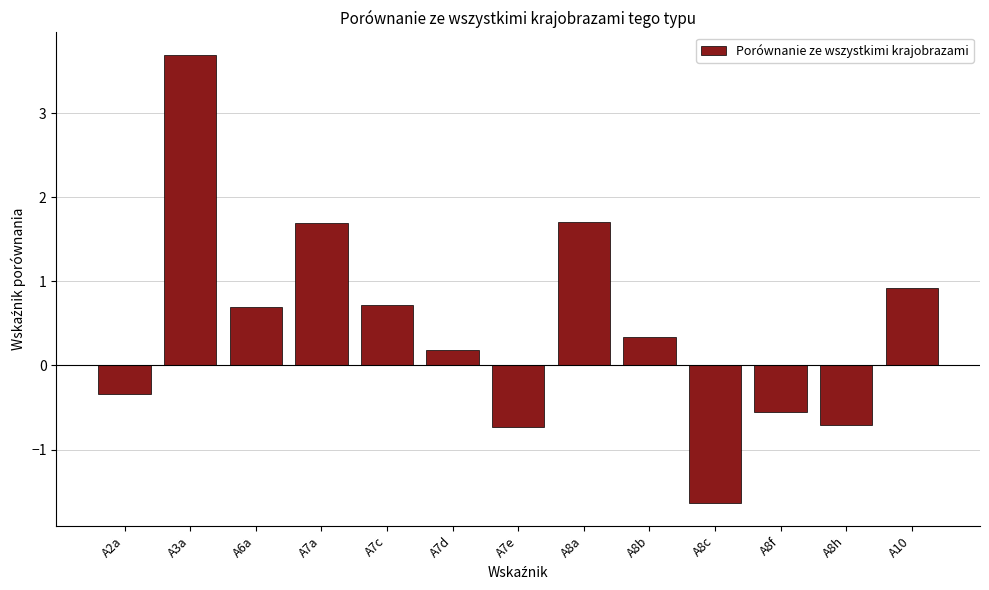

Is it true that the value at A7e is -0.7?

True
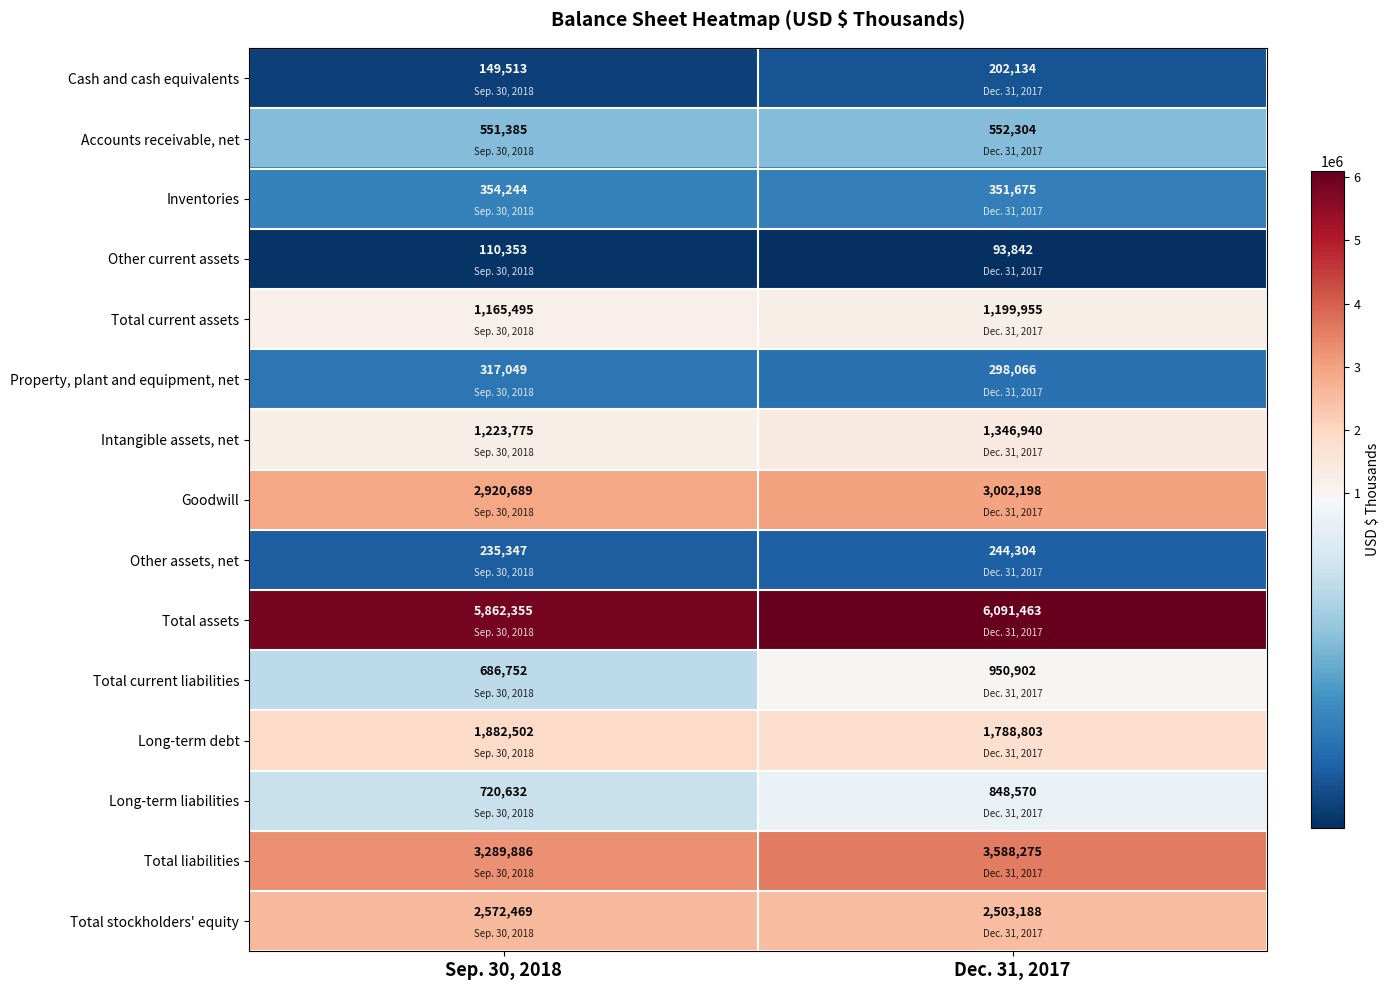

Between Sep. 30, 2018 and Dec. 31, 2017, which series saw the biggest shift?

Total liabilities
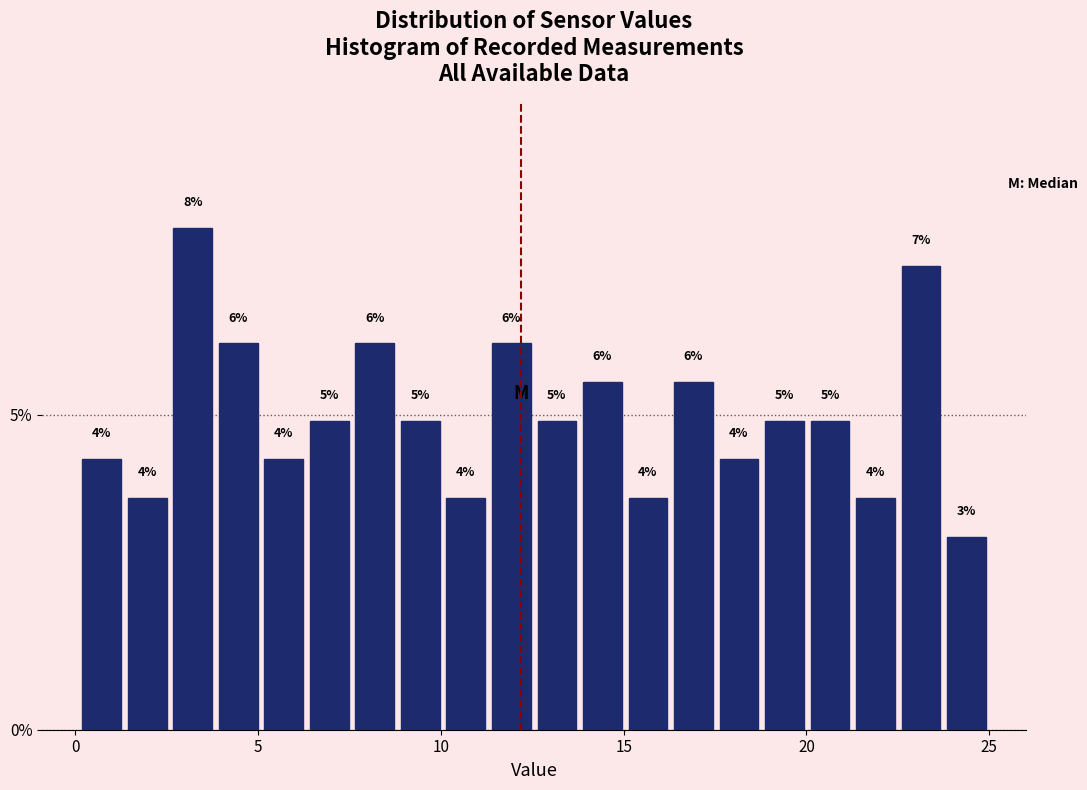

Around what value on the x-axis is the tallest bar? Give the approximate position of its centre, as read against the axis.

3.0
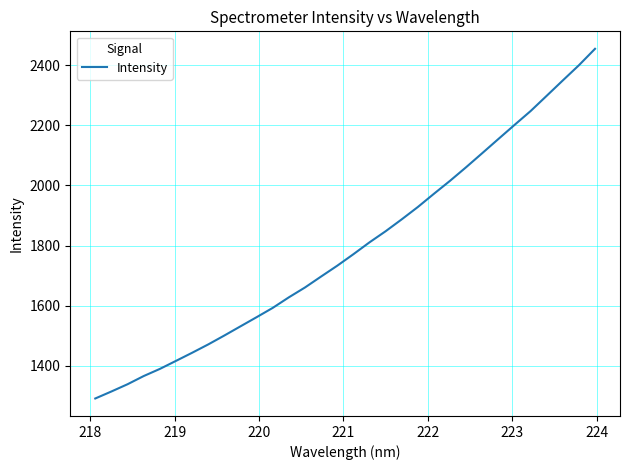

What is the minimum value shown in the chart?

1291.4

AIM OF THE EXERCISE:
Copy out every one of the records above word for word, without the pictures.

EXERCISE OUTPUT:
Is it true that the value at A7e is -0.7?

True

Between Sep. 30, 2018 and Dec. 31, 2017, which series saw the biggest shift?

Total liabilities

Around what value on the x-axis is the tallest bar? Give the approximate position of its centre, as read against the axis.

3.0

What is the minimum value shown in the chart?

1291.4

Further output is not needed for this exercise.